■ Problem description ■
Wherever "története" appears in the records below, copy the line that holds it.

#### The data ####

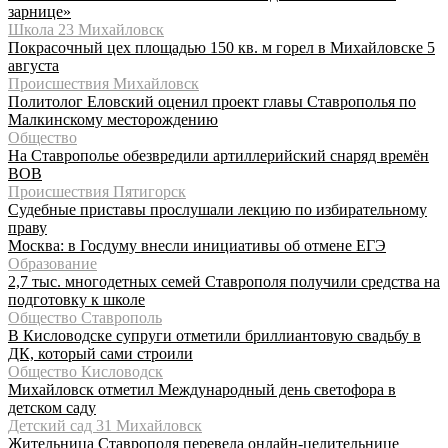
зарнице»
Школа 23 Михайловск
Покрасочный цех площадью 150 кв. м горел в Михайловске 5
августа
Происшествия Михайловск
Политолог Еловский оценил проект главы Ставрополья по
Малкинскому месторождению
Общество
На Ставрополье обезвредили артиллерийский снаряд времён
ВОВ
Происшествия Пятигорск
Судебные приставы прослушали лекцию по избирательному
праву
Москва: в Госдуму внесли инициативы об отмене ЕГЭ
Образование
2,7 тыс. многодетных семей Ставрополя получили средства на
подготовку к школе
Общество Ставрополь
В Кисловодске супруги отметили бриллиантовую свадьбу в
ДК, который сами строили
Общество Кисловодск
Михайловск отметил Международный день светофора в
детском саду
Детский сад 31 Михайловск
Жительница Ставрополя перевела онлайн-целительнице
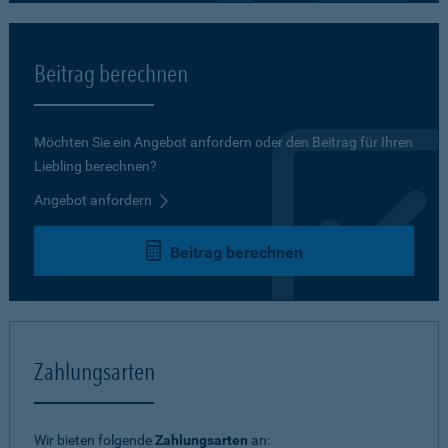
Beitrag berechnen
Möchten Sie ein Angebot anfordern oder den Beitrag für Ihren
Liebling berechnen?
Angebot anfordern
Beitrag berechnen
Zahlungsarten
Wir bieten folgende
Zahlungsarten
an:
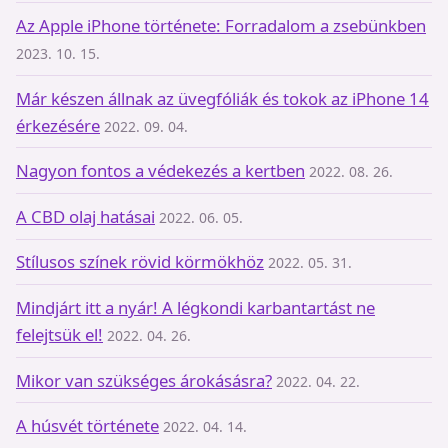
Az Apple iPhone története: Forradalom a zsebünkben
2023. 10. 15.
Már készen állnak az üvegfóliák és tokok az iPhone 14
érkezésére
2022. 09. 04.
Nagyon fontos a védekezés a kertben
2022. 08. 26.
A CBD olaj hatásai
2022. 06. 05.
Stílusos színek rövid körmökhöz
2022. 05. 31.
Mindjárt itt a nyár! A légkondi karbantartást ne
felejtsük el!
2022. 04. 26.
Mikor van szükséges árokásásra?
2022. 04. 22.
A húsvét története
2022. 04. 14.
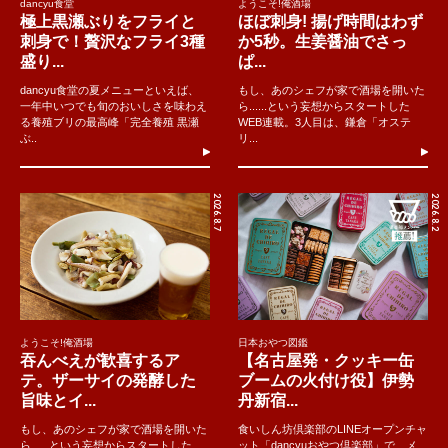
dancyu食堂
ようこそ!俺酒場
極上黒瀬ぶりをフライと
ほぼ刺身! 揚げ時間はわず
刺身で！贅沢なフライ3種
か5秒。生姜醤油でさっ
盛り...
ぱ...
dancyu食堂の夏メニューといえば、
もし、あのシェフが家で酒場を開いた
一年中いつでも旬のおいしさを味わえ
ら......という妄想からスタートした
る養殖ブリの最高峰「完全養殖 黒瀬
WEB連載。3人目は、鎌倉「オステ
ぶ..
リ...
2026.8.7
2026.8.2
ようこそ!俺酒場
日本おやつ図鑑
吞んべえが歓喜するア
【名古屋発・クッキー缶
テ。ザーサイの発酵した
ブームの火付け役】伊勢
旨味とイ...
丹新宿...
もし、あのシェフが家で酒場を開いた
食いしん坊倶楽部のLINEオープンチャ
ら......という妄想からスタートした
ット「dancyuおやつ倶楽部」で、メ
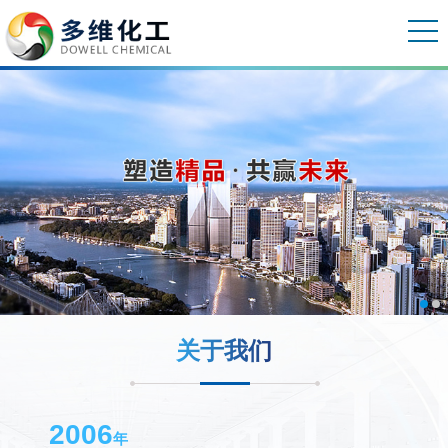
关于我们
2006
年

####

■ Output of the exercise ■
Az Apple iPhone története: Forradalom a zsebünkben
A húsvét története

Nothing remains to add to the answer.